Роман поднял руку вверх, призывая всех к молчанию.

– Первым делом, я пришел ознакомить вас с судебной экспертизой. Результаты были получены сегодня утром. Неутешительные результаты.

Косульки вздохнули. И даже стали меньше ростом. А Тася, напротив, распрямила плечи, вздернула курносый носик, вызывающе подняла голову вверх. И как-то выросла. Но только не в моих глазах.

Я взял папку с результатами. И пытался вникнуть в их смысл. Но вникалось тяжело. Отчетливо понял лишь три слова: глобус, кровь, анализ. Впрочем, трех слов для меня было достаточно.

А Роман популярным языком объяснил остальное. Результаты эти, мол, ни что иное, как итог высочайших достижений современной науки и криминологии. Все основные проблемы и достижения криминологии в конечном счете явно или имплицитно сводятся к вопросу о социальном контроле над преступностью. Наша наука достигла таких вершин и познаний, таких высот и глубин, что… На слове "что" я куда-то улетел. Меня не очень интересовали достижения науки.
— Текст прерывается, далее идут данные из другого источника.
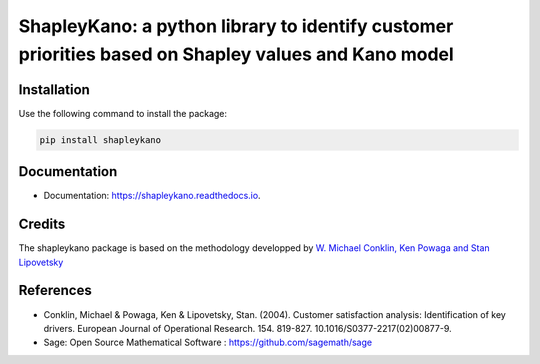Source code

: ===========
ShapleyKano: a python library to identify customer priorities based on Shapley values and Kano model
===========


.. image:: https://img.shields.io/pypi/v/shapleykano.svg
        :target: https://pypi.python.org/pypi/shapleykano

.. image:: https://img.shields.io/travis/auyanik/shapleykano.svg
        :target: https://travis-ci.org/auyanik/shapleykano

.. image:: https://readthedocs.org/projects/shapleykano/badge/?version=latest
        :target: https://shapleykano.readthedocs.io/en/latest/?badge=latest
        :alt: Documentation Status


Installation
--------
Use the following command to install the package:

.. code-block:: python

   pip install shapleykano


Documentation
-------
* Documentation: https://shapleykano.readthedocs.io.


Credits
-------

The shapleykano package is based on the methodology developped by `W. Michael Conklin, Ken Powaga and Stan Lipovetsky`_



References
-------
* Conklin, Michael & Powaga, Ken & Lipovetsky, Stan. (2004). Customer satisfaction analysis: Identification of key drivers. European Journal of Operational Research. 154. 819-827. 10.1016/S0377-2217(02)00877-9. 

* Sage: Open Source Mathematical Software : `https://github.com/sagemath/sage`_

.. _`W. Michael Conklin, Ken Powaga and Stan Lipovetsky`: https://www.researchgate.net/publication/222399844_Customer_satisfaction_analysis_Identification_of_key_drivers

.. _`https://github.com/sagemath/sage`: https://github.com/sagemath/sage




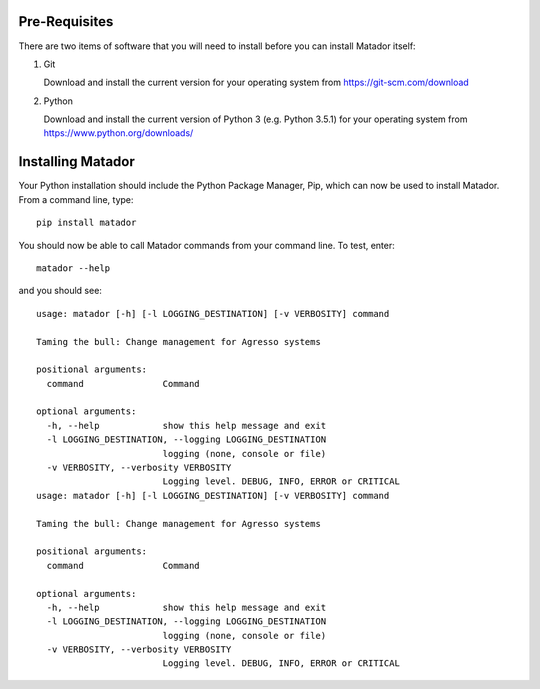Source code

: Pre-Requisites
==============

There are two items of software that you will need to install before you can
install Matador itself:

#.  Git

    Download and install the current version for your operating system from
    https://git-scm.com/download

#.  Python

    Download and install the current version of Python 3 (e.g. Python 3.5.1) for
    your operating system from https://www.python.org/downloads/

Installing Matador
==================

Your Python installation should include the Python Package Manager, Pip, which
can now be used to install Matador. From a command line, type::

    pip install matador

You should now be able to call Matador commands from your command line. To test,
enter::

    matador --help

and you should see::

    usage: matador [-h] [-l LOGGING_DESTINATION] [-v VERBOSITY] command

    Taming the bull: Change management for Agresso systems

    positional arguments:
      command               Command

    optional arguments:
      -h, --help            show this help message and exit
      -l LOGGING_DESTINATION, --logging LOGGING_DESTINATION
                            logging (none, console or file)
      -v VERBOSITY, --verbosity VERBOSITY
                            Logging level. DEBUG, INFO, ERROR or CRITICAL
    usage: matador [-h] [-l LOGGING_DESTINATION] [-v VERBOSITY] command

    Taming the bull: Change management for Agresso systems

    positional arguments:
      command               Command

    optional arguments:
      -h, --help            show this help message and exit
      -l LOGGING_DESTINATION, --logging LOGGING_DESTINATION
                            logging (none, console or file)
      -v VERBOSITY, --verbosity VERBOSITY
                            Logging level. DEBUG, INFO, ERROR or CRITICAL
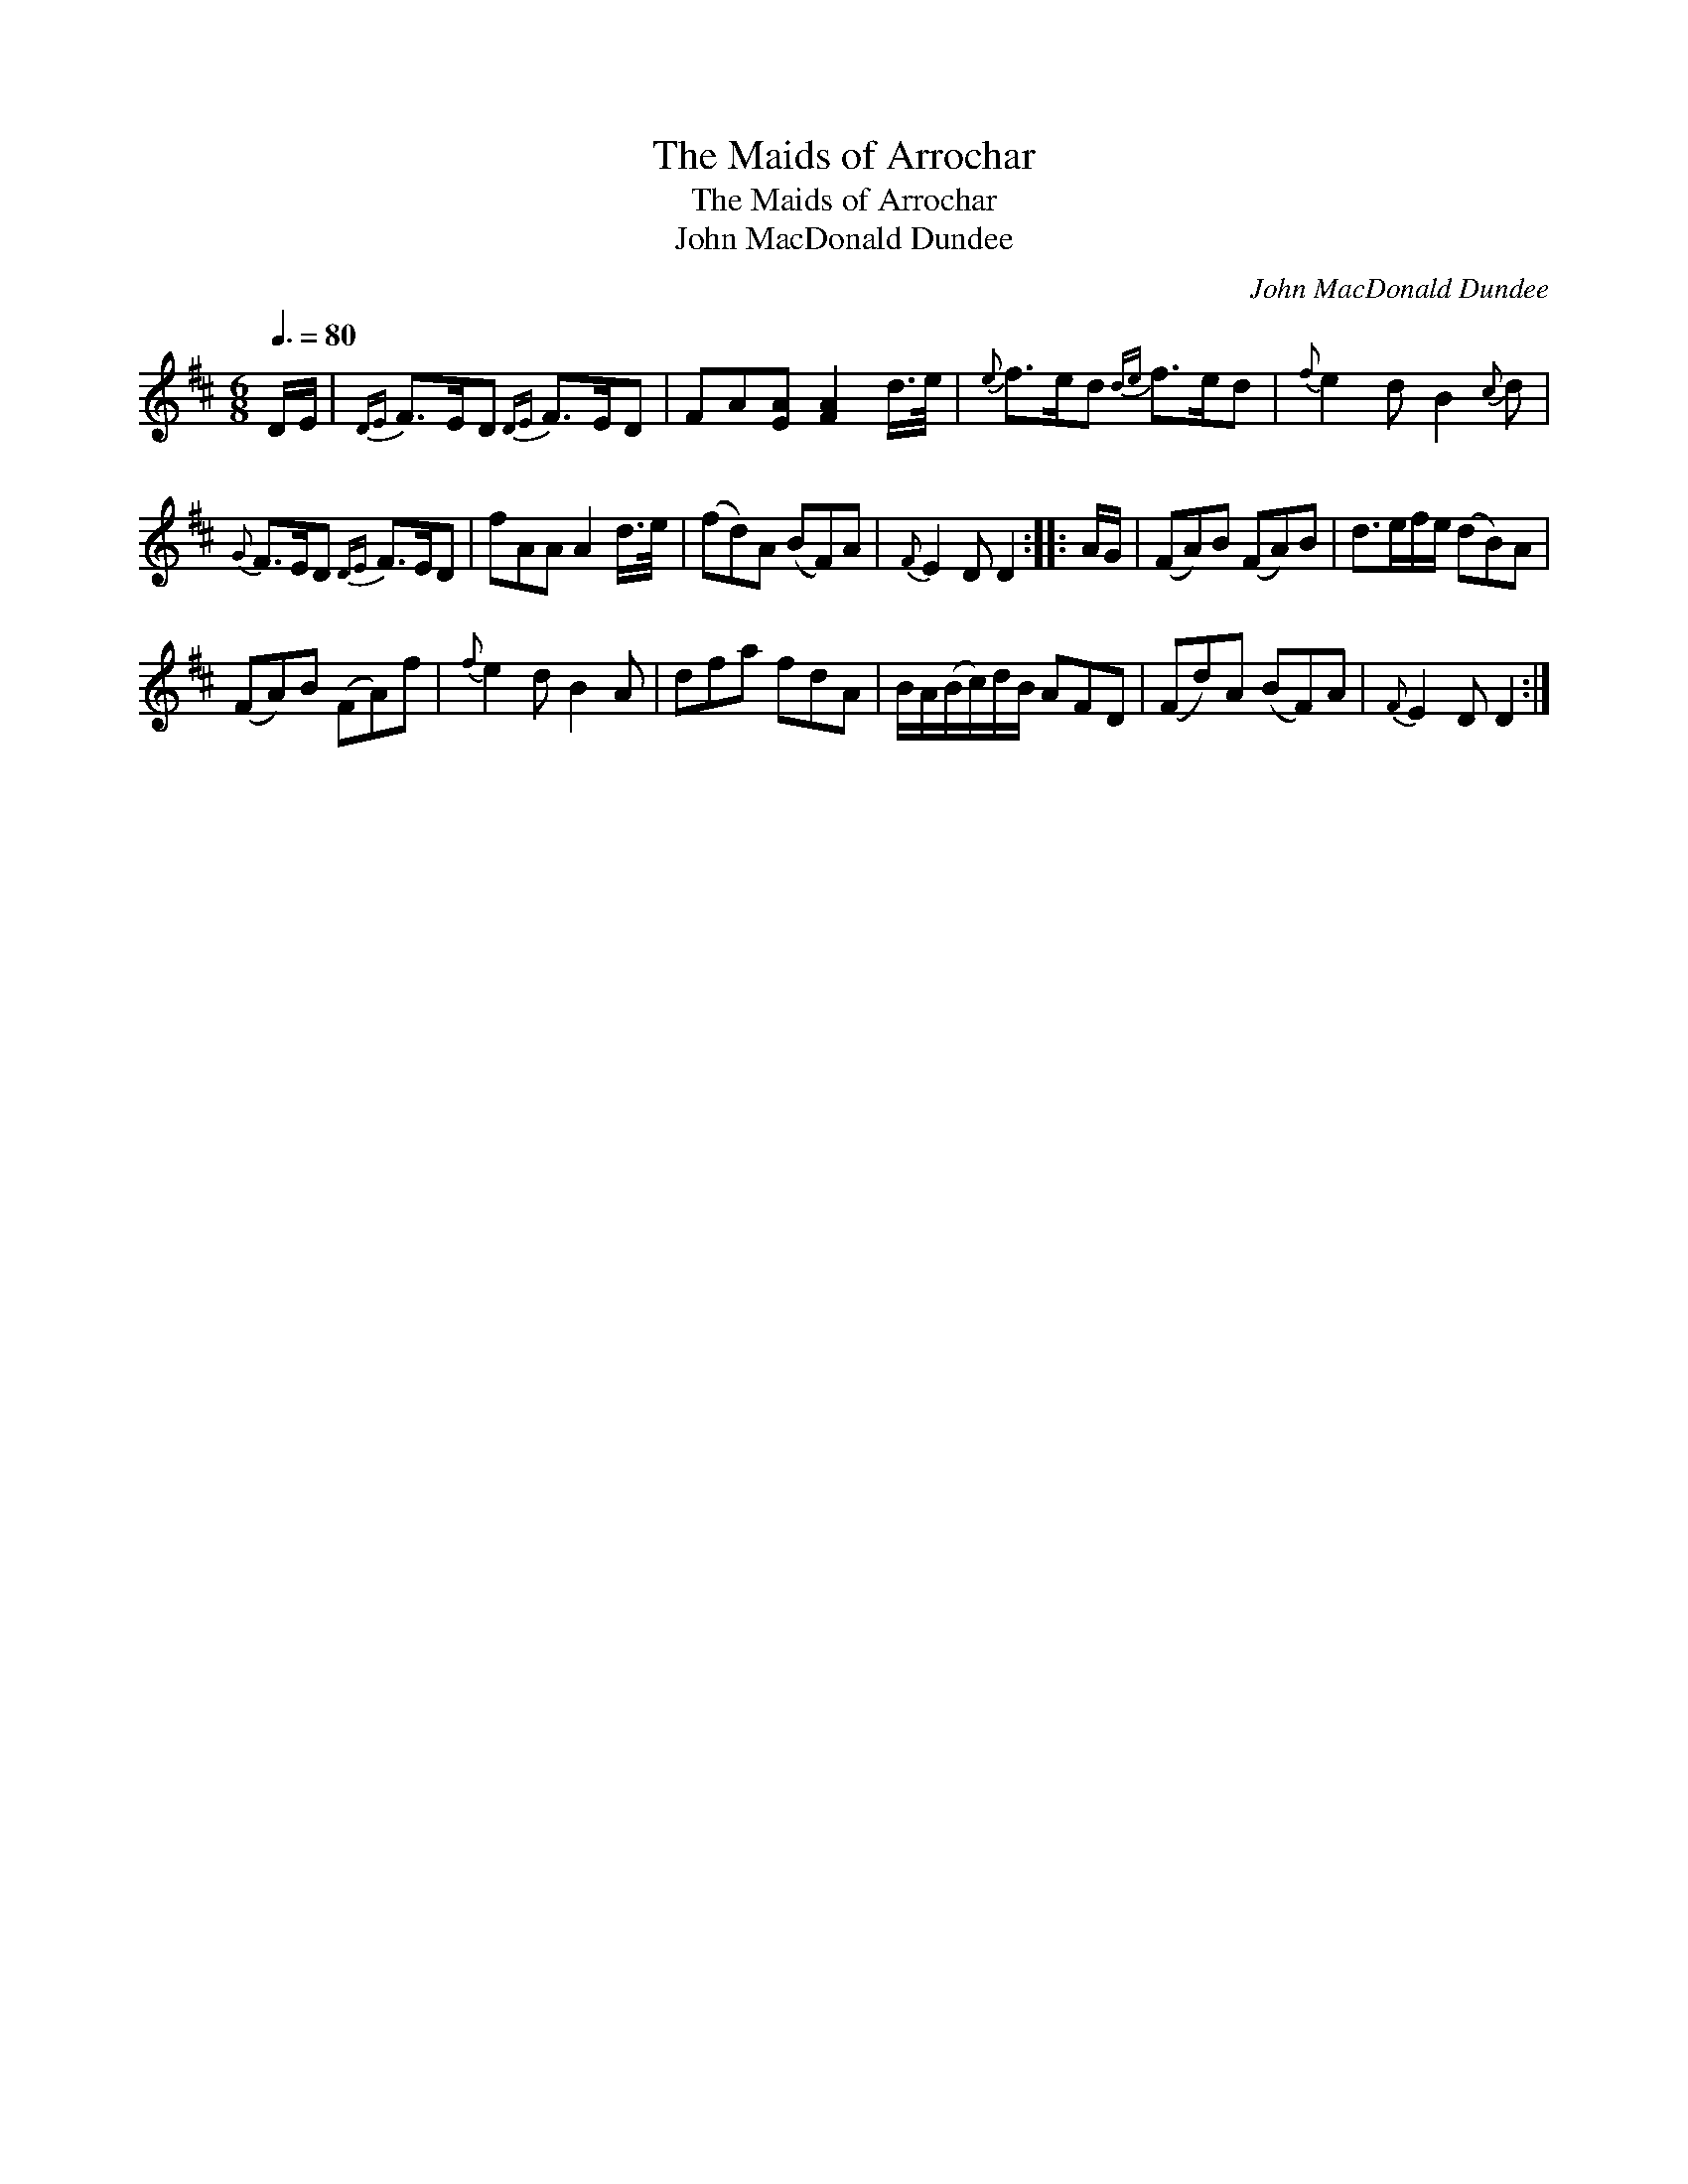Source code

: X:1
T:Maids of Arrochar, The
T:Maids of Arrochar, The
T:John MacDonald Dundee
C:John MacDonald Dundee
L:1/8
Q:3/8=80
M:6/8
K:D
V:1 treble 
V:1
 D/E/ |{DE} F>ED{DE} F>ED | FA[EA] [FA]2 d/>e/ |{e} f>ed{de} f>ed |{f} e2 d B2{c} d | %5
{G} F>ED{DE} F>ED | fAA A2 d/>e/ | (fd)A (BF)A |{F} E2 D D2 :: A/G/ | (FA)B (FA)B | d>ef/e/ (dB)A | %12
 (FA)B (FA)f |{f} e2 d B2 A | dfa fdA | B/A/(B/c/)d/B/ AFD | (Fd)A (BF)A |{F} E2 D D2 :| %18

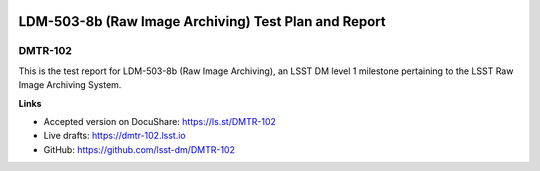 .. image:: https://img.shields.io/badge/dmtr--102-lsst.io-brightgreen.svg
   :target: https://dmtr-102.lsst.io
.. image:: https://travis-ci.org/lsst-dm/DMTR-102.svg
   :target: https://travis-ci.org/lsst-dm/DMTR-102

#####################################################
LDM-503-8b (Raw Image Archiving) Test Plan and Report
#####################################################

DMTR-102
========

This is the test report for LDM-503-8b (Raw Image Archiving), an LSST DM level 1 milestone pertaining to the LSST Raw Image Archiving System.

**Links**

- Accepted version on DocuShare: https://ls.st/DMTR-102
- Live drafts: https://dmtr-102.lsst.io
- GitHub: https://github.com/lsst-dm/DMTR-102
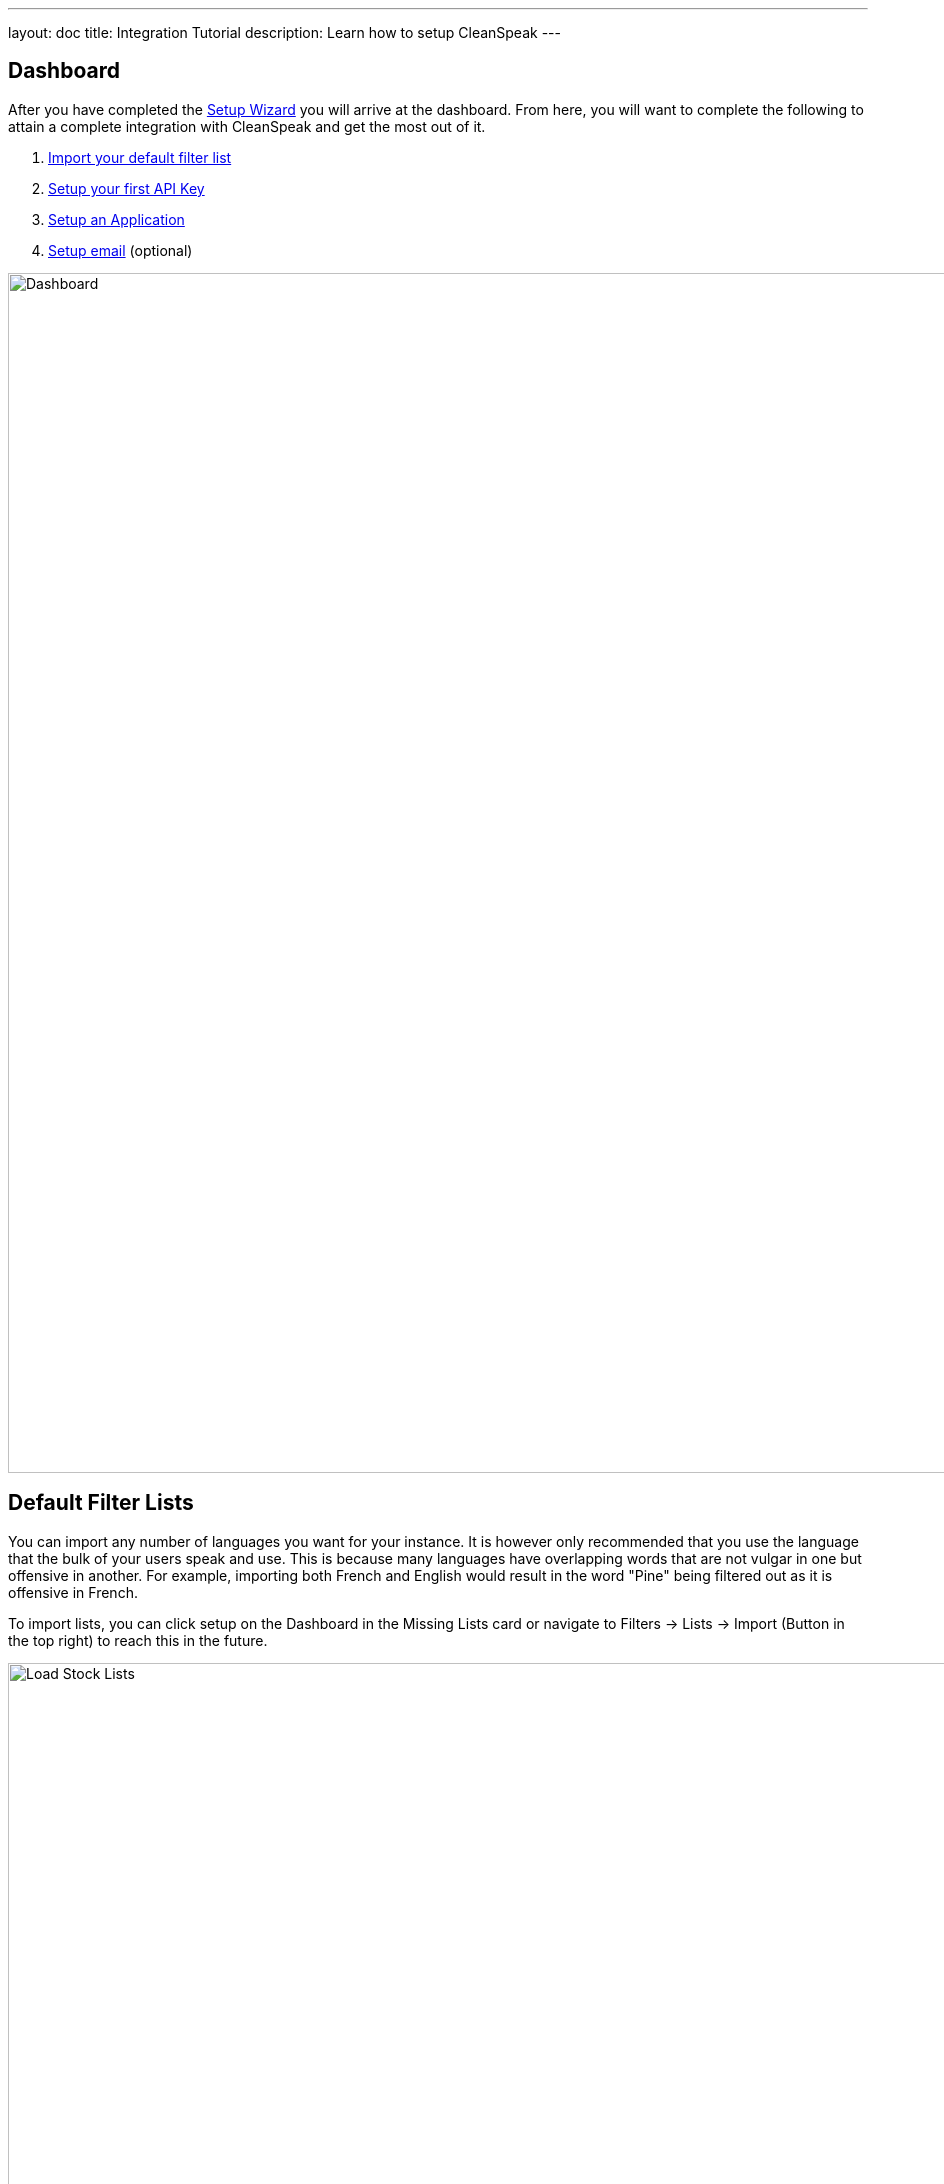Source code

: ---
layout: doc
title: Integration Tutorial
description: Learn how to setup CleanSpeak
---

== Dashboard

After you have completed the link:setup-wizard[Setup Wizard] you will arrive at the dashboard. From here, you will want to complete the following to attain a complete integration with CleanSpeak and get the most out of it.

. link:#default-filter-lists[Import your default filter list]
. link:#api-keys[Setup your first API Key]
. link:configure-an-application[Setup an Application]
. link:#email-settings[Setup email] (optional)

image::dashboard.png[Dashboard,width=1200]

== Default Filter Lists

You can import any number of languages you want for your instance. It is however only recommended that you use the language that the bulk of your users speak and use. This is because many languages have overlapping words that are not vulgar in one but offensive in another. For example, importing both French and English would result in the word "Pine" being filtered out as it is offensive in French.

To import lists, you can click setup on the Dashboard in the Missing Lists card or navigate to [breadcrumb]#Filters → Lists → Import# (Button in the top right) to reach this in the future.

image::default-lists.png[Load Stock Lists,width=1200]

== API Keys

To make calls to CleanSpeak, you will need an API Key. These keys allow REST calls to be authenticated and give them controlled access to CleanSpeak APIs.

See [breadcrumb]#Settings -> API Keys#

image::api-key.png[API Keys,width=1200]

== Email Settings

If you want CleanSpeak to send emails to you, you must configure the SMTP settings.

See [breadcrumb]#Settings -> System -> Email#

image::email-settings.png[Email Settings,width=1200]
Это было бы несправедливо по отношению к себе впитывать познавательную информацию. В моем-то положении. И я вернулся на землю, когда Роман вдруг пафосно завершил свой монолог:

– Кровь не смывается никогда!

– Чья кровь? – я вздрогнул.

– Убиенных и загубленных душ. – Косулька вновь перекрестилась. Она тоже была поэтом.

– В конкретном случае – кровь убитого Григория Карманова, – уже более официально заключил Роман. – Обнаруженная на глобусе, который вы попытались украсть этой ночью. Чтобы уничтожить улику. И тем самым вывели нас на орудие преступление. И подписали себе приговор.

Я лихорадочно соображал. С какой стати моя кровь вдруг оказалась на глобусе? Да, я порезал палец. Возможно, моя кровь и капнула на земной шар. Но это капля в море! Почему же не обнаружена кровь старика? Черт! Только он на это способен. До меня стало доходить. Какая жестокая усмешка судьбы. Или игры судьбы. Конечно! На седых волосах старика яркие пятна. Я отчетливо их помню. И примерно помню их количество. Четыре. И хотя не был бухгалтером, почему-то в подобных шокирующих ситуациях запоминается всякая ерунда. Безусловно, это вполне могла быть моя кровь. На столько пятен ее бы хватило. А старика… А у старика не было крови. Не потому что он был бескровен. Просто я так умудрился его убить. Бесшумно и бескровно. Я знаю, такое бывает. Хотя я не убивал никогда. Но я знаю, бывает. И если бы я тогда не порезал палец. Они ничего не смогли бы доказать! Глобус был бы чист, как стекло. Хотя разве земной шар может быть чистым? Это миф.